En general, el nivel de precios ha convergido hacia el objetivo oficial establecido por la autoridad del 4,5%, con un rango de variación permitida del 2%, reafirmando la eficacia de la actual política monetaria. Los riesgos asociados a una posible disminución de la capacidad adquisitiva de la moneda, son: la expansión, a partir de una reducida base, del crédito disponible, los imbalances internacionales y las presiones sobre los salarios reales, variables que en conjunto podrían generar un shock en el tipo de cambio nominal.
Como consecuencia de las turbulencias en el mercado financiero global suscitadas en mayo del presente año, el Real se depreció un 12%, durante un periodo de dos semanas. No obstante lo anterior, la moneda se ha apreciado en promedio un 25% desde el año 2004. Sin embargo, a pesar del bajo nivel de riesgo de la economía, y el favorable superávit en cuenta corriente, la moneda se mantiene vulnerable frente a la inestabilidad en la percepción de los inversionistas internacionales, en conjunto con la falta de liquidez del mercado financiero local.
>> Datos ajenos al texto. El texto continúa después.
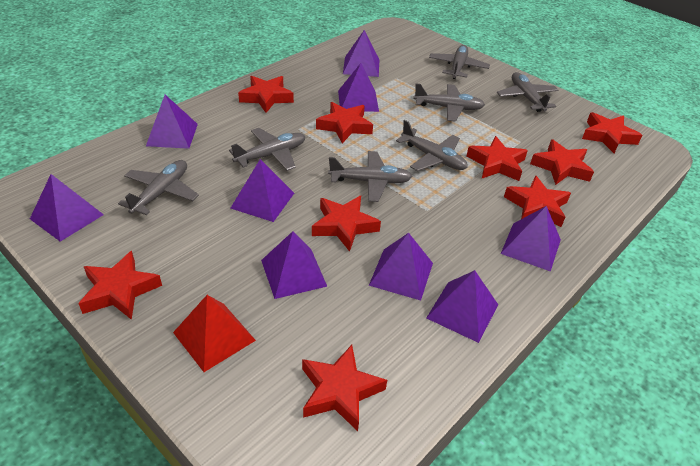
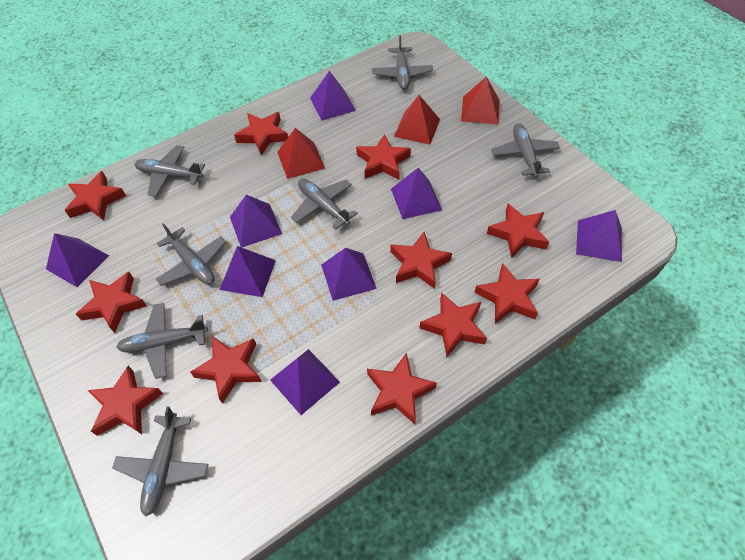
purple pyramid: [30,174,104,242] [146,95,198,149] [231,159,294,222] [261,231,327,299] [338,63,379,112] [343,30,379,77] [369,233,433,301] [427,270,498,343] [501,206,561,272] = 9 -> [46,233,109,287] [220,246,276,297] [230,195,282,248] [270,349,340,415] [310,71,356,120] [321,248,377,301] [391,168,442,219] [576,210,622,262] = 8
red pyramid: [173,295,256,372] = 1 -> [277,128,325,179] [394,95,440,144] [461,77,499,125] = 3
red star: [78,251,162,320] [238,76,294,113] [302,345,387,431] [312,196,381,252] [316,102,373,143] [467,136,528,181] [504,176,571,227] [530,139,594,185] [582,112,643,153] = 9 -> [65,171,126,221] [76,272,147,333] [87,366,163,436] [190,336,262,404] [234,112,288,156] [356,134,411,180] [367,353,437,424] [390,232,452,289] [420,292,487,357] [474,263,539,324] [487,204,549,259] = 11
De todos modos, el Banco Central ha continuado interviniendo agresivamente en el mercado cambiario. Durante los últimos dos años la autoridad compró dólares para evitar la excesiva apreciación del tipo de cambio y construir reservas, sin embargo durante mayo pasado, la autoridad sorprendió al mercado con la venta de dólares a través de swaps, con el objeto de prevenir el inicio de una posible depreciación del Real.
POLÍTICA FISCAL
En el 2005, el superávit fiscal primario del sector público no financiero, representó el 4,8% del PIB, cifra altamente positiva, considerando que el objetivo de la autoridad se sitúa en torno al 4,25% Por su parte, durante el mismo periodo, la deuda pública alcanzó el 51,75% del PIB, lo que corresponde a 3 p. p. menos que el 2004.
Independiente de los resultados en la segunda vuelta electoral, no se esperan grandes cambios en cuanto al enfoque de la política fiscal, mientras que la debilidad de la estructura fiscal continuará siendo la prioridad.
Durante la actual administración, el ajuste fiscal se ha orientado firmemente hacia el aumento de los ingresos tributarios, pero con mínimas iniciativas tendientes a racionalizar el gasto corriente, además de la ausencia de medidas que permitan contener el preocupante aumento del déficit en materia de seguro social.
Se estima que para el 2006, el superávit fiscal primario alcanzará el objetivo del 4,25%, suponiendo que la actividad económica repuntará para el segundo semestre.
La deuda pública neta en julio alcanzó un 50,3% del PIB, nivel considerablemente inferior al pick del 2003, fecha en la que alcanzó el 58,7% del producto. Dentro de las razones que han favorecido la reducción de la continua deuda en los últimos tres años, encontramos el aumento del superávit fiscal primario, la reactivación del crecimiento, la apreciación del tipo de cambio, y el aumento de las reservas internacionales. Otro elemento favorable radica en que la vulnerabilidad de la deuda a las variaciones del tipo de cambio nominal, ha sido reducida drásticamente por la disminución en el porcentaje de participación de deuda en moneda extranjera relativo al total, a pesar de que la sensibilidad frente a las variaciones de tasas de interés se mantiene alta.